Les autorités de Dubaï ont déclaré lundi que les informations faisant état d’explosions dans certaines parties de la ville étaient le résultat d'”opérations de défense aérienne réussies”.
Parallèlement, les experts ont averti que les grandes villes pourraient être détruites si les Émirats arabes unis se joignaient à la guerre contre l’Iran.
Jeffrey Sachs, un économiste américain, a prévenu que Dubaï et Abou Dhabi « pourraient exploser » si le conflit s’intensifiait.
S’adressant à Asian News International, Sachs a déclaré que les Émirats arabes unis continuent de « doubler » leurs erreurs en s’alignant sur les États-Unis et Israël.

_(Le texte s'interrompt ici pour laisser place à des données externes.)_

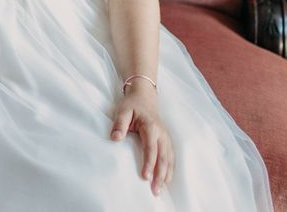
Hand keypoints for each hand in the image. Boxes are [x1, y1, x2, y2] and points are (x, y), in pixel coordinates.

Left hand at [110, 81, 173, 195]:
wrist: (144, 96)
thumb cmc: (132, 104)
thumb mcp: (123, 111)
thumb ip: (119, 124)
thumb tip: (115, 138)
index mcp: (151, 127)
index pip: (151, 149)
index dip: (149, 163)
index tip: (145, 177)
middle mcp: (162, 134)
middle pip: (163, 158)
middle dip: (159, 175)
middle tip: (154, 191)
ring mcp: (166, 138)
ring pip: (169, 159)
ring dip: (166, 175)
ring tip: (160, 190)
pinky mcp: (167, 140)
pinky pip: (171, 157)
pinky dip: (170, 170)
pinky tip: (166, 180)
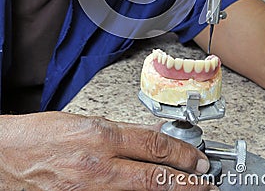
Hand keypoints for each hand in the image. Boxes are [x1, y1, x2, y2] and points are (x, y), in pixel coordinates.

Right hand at [0, 111, 217, 189]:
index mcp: (99, 136)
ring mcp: (89, 190)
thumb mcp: (83, 122)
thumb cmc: (39, 135)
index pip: (153, 144)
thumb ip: (117, 132)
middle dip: (186, 180)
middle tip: (203, 180)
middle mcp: (98, 165)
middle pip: (154, 175)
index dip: (181, 152)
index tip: (196, 157)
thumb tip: (146, 139)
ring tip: (186, 190)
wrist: (7, 157)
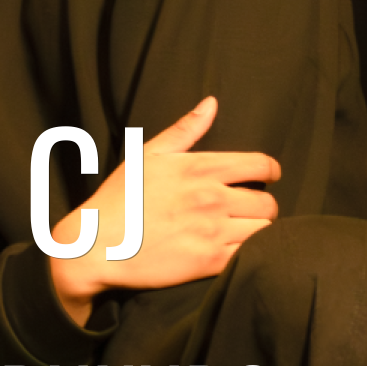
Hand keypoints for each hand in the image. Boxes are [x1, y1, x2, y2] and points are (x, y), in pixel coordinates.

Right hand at [49, 97, 279, 326]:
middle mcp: (212, 198)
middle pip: (269, 203)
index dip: (271, 170)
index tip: (268, 176)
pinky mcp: (208, 262)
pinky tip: (234, 250)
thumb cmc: (119, 198)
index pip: (261, 165)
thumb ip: (185, 129)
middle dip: (264, 205)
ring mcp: (212, 232)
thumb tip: (211, 103)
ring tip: (243, 230)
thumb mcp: (147, 154)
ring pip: (264, 231)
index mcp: (200, 169)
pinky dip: (248, 254)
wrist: (96, 244)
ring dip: (258, 230)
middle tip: (250, 209)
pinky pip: (248, 256)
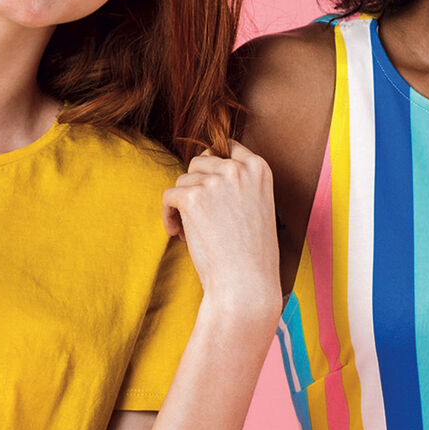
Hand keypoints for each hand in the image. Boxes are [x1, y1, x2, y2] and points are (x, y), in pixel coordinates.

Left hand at [161, 141, 281, 320]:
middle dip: (195, 187)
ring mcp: (215, 181)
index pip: (230, 147)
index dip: (214, 165)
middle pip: (200, 162)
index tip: (209, 187)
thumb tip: (202, 159)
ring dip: (181, 204)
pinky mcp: (192, 197)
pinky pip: (168, 196)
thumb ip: (238, 182)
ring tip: (191, 230)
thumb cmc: (252, 252)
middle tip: (200, 216)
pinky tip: (178, 234)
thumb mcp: (258, 204)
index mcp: (260, 168)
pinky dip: (168, 215)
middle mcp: (238, 169)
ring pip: (182, 180)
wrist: (245, 283)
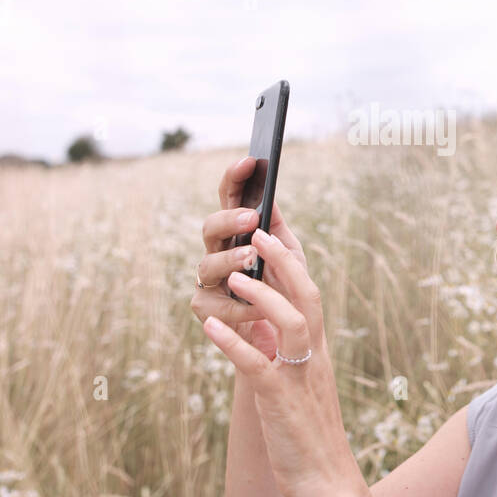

“En gros, Dubaï et Abu Dhabi pourraient exploser si les Émirats arabes unis entrent en guerre. Ce sont des stations balnéaires. Ce sont des destinations touristiques. Ce ne sont pas des zones de défense antimissile établies.”
“Ce sont des endroits où les riches vont faire la fête et investir leur argent. Et entrer dans une zone de guerre, c’est aller à l’encontre de l’objectif même d’un endroit comme Dubaï. Les Émirats se sont plongés dans un désastre absurde, les yeux grands ouverts. En passant, ils doublent leur mise”, a-t-il déclaré.
Dubaï a été abandonnée par son armée d’influenceurs et ses milliers d’expatriés avec leurs transats et leurs piscines vides
Des points chauds comme Dubaï ont été réduits à l’état de villes fantômes depuis l’intensification du conflit, avec des personnalités influentes et des expatriés se précipitant pour partir alors que l’Iran frappe à travers le Golfe.
Autrefois un paradis hors taxes qui attirait des stars des médias sociaux et d’innombrables Britanniques à la recherche d’un climat chaud et de rues sans criminalité, l’image soigneusement conçue de Dubaï a été brisée et certains habitants pensent que c’est « terminé ».
Des milliers de personnes ont fui la ville déchirée par la guerre, jurant de ne jamais y revenir alors que la République islamique envoie un barrage de roquettes et de drones suicides sur des gratte-ciel scintillants et des hôtels cinq étoiles glamour, y compris le célèbre hôtel Fairmont de Palm Jumeirah.
Et maintenant, encore plus d’expatriés pourraient être contraints de quitter les Émirats, alors que des informations circulent sur les résiliations de contrat du personnel enseignant des écoles privées d’élite de Dubaï.
Les écoles sont passées à l’apprentissage hybride au milieu du conflit, et plusieurs institutions ont commencé à réduire leurs coûts alors que les parents retiraient leurs enfants des écoles.
Radha Stirling de Detainees in Dubai a écrit sur X : « Les licenciements ont commencé dans le secteur de l’éducation des Émirats arabes unis. Le personnel enseignant non essentiel, en particulier dans les rôles sportifs et extrascolaires, voit ses contrats annulés.
“Pour de nombreux expatriés, cela risque un échec financier immédiat et une interdiction de voyager à long terme.”